Study text START

From: Walter Henry <consdist-request>
Date: Thursday, September 11, 2003
The Western Association for Art Conservation (WAAC) Annual Meeting
Honolulu Academy of Arts
October 9-11, 2003

WAAC, the Western Association for Art Conservation, is a nonprofit
membership organization for professional conservators. WAAC was
founded in 1975 to bring together conservators practicing in the
western United States to exchange ideas, information and news.
Although WAAC is specifically a regional organization for the
western states including Alaska and Hawaii, any individual or
institution may become a member regardless of location or national
boundary. WAAC members can come from all over the world.

Typically, each meeting has about one hundred attendees and consists
of two and one half days of papers twenty to thirty minutes in
length. WAAC is informal in nature with an emphasis on information
sharing and collegiality. This comes from a historical situation in
which conservation professionals working in the West were widely
scattered, few in number and worked in an environment which did not
have the museum and research infrastructure enjoyed by conservators
in the Mid-Atlantic states or New England. While in 2003 this is no
longer the case, WAAC maintains its early spirit of mutual
assistance and cooperation.

Study text END
Supplied material START

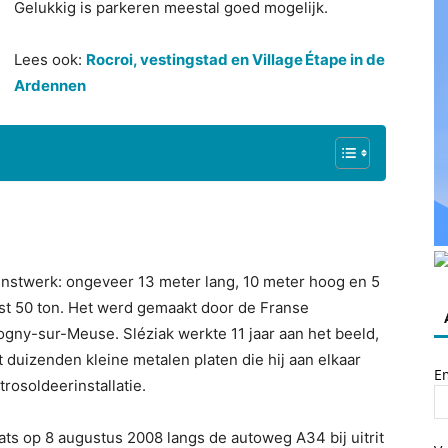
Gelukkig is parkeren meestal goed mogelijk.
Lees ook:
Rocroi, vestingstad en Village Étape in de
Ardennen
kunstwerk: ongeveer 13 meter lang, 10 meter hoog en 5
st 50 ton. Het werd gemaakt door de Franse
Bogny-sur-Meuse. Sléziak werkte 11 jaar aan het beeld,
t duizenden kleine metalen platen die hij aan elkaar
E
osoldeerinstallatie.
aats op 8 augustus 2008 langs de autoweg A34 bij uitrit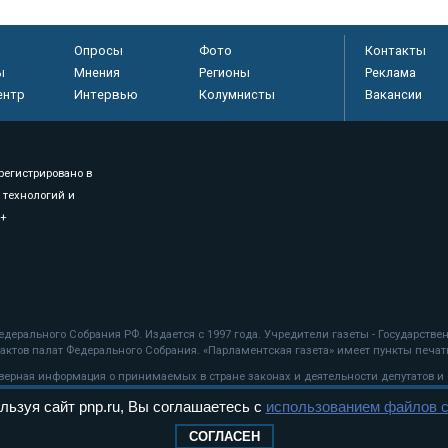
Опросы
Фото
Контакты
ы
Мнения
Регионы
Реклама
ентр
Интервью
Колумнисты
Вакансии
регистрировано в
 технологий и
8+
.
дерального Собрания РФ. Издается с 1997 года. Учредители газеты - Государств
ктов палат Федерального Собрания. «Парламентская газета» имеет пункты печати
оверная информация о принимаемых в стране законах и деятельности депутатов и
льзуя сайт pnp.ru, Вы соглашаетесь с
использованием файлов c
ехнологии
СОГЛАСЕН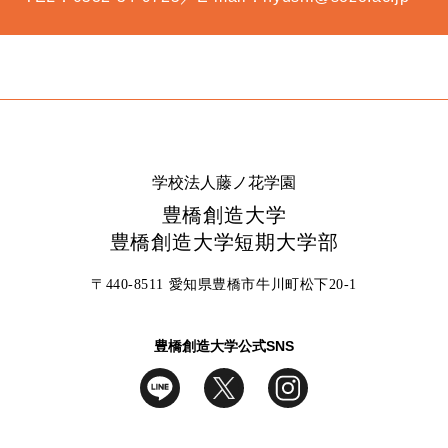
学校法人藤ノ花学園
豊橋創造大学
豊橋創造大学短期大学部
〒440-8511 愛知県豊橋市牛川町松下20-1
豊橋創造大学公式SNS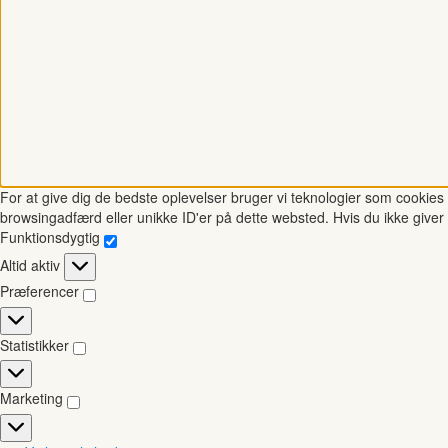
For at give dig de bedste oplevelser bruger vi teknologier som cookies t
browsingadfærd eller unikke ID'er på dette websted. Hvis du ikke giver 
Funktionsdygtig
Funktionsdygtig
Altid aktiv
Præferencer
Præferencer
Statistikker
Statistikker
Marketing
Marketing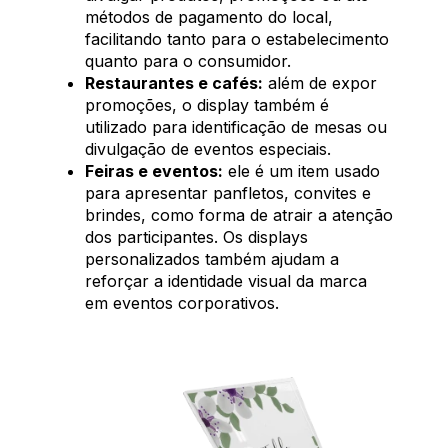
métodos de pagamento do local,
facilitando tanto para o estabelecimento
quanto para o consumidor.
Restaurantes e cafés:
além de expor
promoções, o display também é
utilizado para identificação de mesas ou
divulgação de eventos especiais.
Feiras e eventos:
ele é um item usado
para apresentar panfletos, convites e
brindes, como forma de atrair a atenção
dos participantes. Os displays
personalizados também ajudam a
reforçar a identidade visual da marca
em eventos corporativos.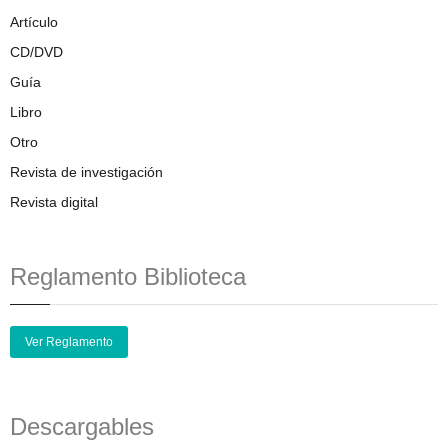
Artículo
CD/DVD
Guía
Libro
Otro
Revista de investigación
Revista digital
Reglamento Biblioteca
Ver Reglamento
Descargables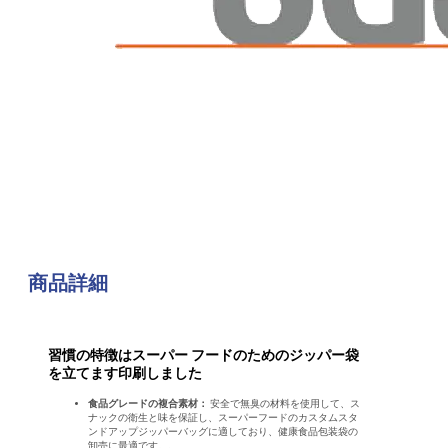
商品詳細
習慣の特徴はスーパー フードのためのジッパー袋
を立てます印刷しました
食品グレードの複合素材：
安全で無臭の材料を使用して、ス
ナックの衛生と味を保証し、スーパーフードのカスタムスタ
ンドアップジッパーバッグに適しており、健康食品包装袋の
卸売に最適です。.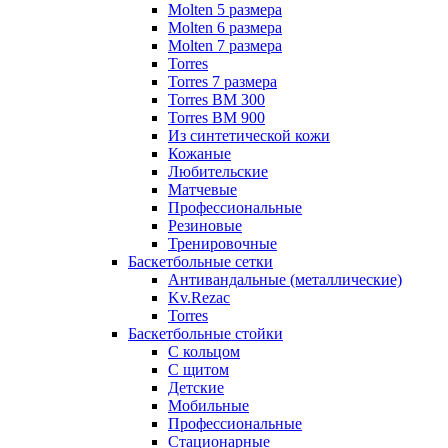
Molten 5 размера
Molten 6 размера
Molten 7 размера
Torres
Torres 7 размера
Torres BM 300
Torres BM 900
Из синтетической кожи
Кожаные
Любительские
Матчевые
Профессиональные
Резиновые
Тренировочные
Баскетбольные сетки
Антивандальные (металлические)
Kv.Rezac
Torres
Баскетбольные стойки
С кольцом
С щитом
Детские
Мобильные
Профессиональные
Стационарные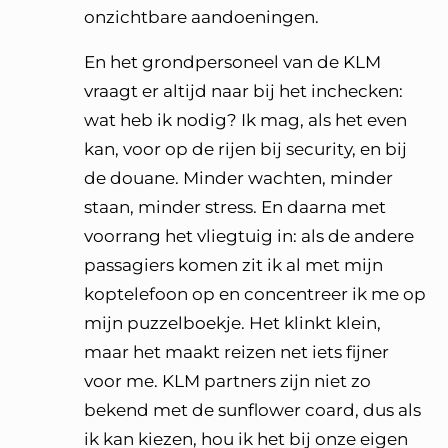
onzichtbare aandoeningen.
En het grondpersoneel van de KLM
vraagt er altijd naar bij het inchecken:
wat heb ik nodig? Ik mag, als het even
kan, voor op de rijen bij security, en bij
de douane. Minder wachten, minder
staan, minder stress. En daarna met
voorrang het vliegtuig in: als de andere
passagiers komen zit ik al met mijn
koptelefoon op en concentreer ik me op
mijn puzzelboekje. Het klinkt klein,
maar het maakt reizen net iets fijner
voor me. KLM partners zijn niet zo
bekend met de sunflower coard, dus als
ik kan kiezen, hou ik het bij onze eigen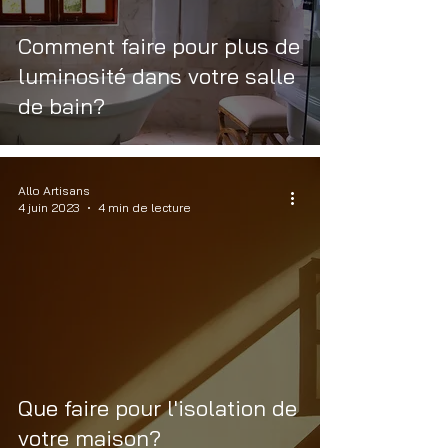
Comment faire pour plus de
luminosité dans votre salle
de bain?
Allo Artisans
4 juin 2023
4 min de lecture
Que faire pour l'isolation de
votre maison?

Supplied material END
Supplied material START

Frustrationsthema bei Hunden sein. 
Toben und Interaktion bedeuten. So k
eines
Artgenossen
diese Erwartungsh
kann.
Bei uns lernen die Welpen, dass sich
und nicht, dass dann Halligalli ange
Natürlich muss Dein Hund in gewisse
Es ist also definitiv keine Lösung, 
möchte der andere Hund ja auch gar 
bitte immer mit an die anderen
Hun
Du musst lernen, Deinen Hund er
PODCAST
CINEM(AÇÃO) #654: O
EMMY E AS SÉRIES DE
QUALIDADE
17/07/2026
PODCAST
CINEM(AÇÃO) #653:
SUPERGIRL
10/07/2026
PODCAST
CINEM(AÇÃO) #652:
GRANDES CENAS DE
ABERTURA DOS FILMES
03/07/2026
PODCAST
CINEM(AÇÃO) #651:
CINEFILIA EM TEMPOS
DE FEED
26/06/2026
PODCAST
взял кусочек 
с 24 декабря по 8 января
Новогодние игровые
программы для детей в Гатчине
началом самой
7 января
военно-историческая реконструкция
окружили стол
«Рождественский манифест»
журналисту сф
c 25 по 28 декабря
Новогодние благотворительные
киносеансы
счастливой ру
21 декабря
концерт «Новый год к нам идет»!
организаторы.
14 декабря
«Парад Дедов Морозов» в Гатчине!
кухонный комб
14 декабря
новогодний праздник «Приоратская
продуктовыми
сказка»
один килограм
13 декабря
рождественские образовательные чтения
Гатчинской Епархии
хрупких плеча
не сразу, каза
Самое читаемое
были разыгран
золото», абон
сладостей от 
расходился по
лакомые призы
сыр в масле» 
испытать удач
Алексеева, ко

Supplied material END

- _Task requirements_:
Please pick up the WAAC annual meeting announcement after its final sentence and continue writing it.

- _Result of the task_:
This year the Western Association for Art Conservation annual
meeting will be held in the Doris Duke Theatre at the Honolulu
Academy of Arts from October 9-11, 2003. The Annual Meeting will
begin at 9 am on the 9th and will end on the 11th at noon. A tour of
the Kalaupapa Peninsula and an optional closing event will take
place on Monday the 13th. This is not the first WAAC meeting in
Hawai'i or the first one held at the Honolulu Academy of Arts. In
October of 1989 the WAAC meeting was held at the Academy. This year
the first day of the meeting, October 9th and the morning of October
10th, will focus on talks giving an overview of conservation
concerns in the Hawaiian Islands covering archaeological sites,
museum and library collections and the preservation of Hawaii's
architectural heritage. The following two days will also feature
talks on conserving Pacific-Asian heritage and talks by WAAC members
on a variety of other conservation topics.

For further information see
<URL:http://palimpsest.stanford.edu/waac/> or contact WAAC President
Mitchell Hearns Bishop <mbishop [at] getty__edu>.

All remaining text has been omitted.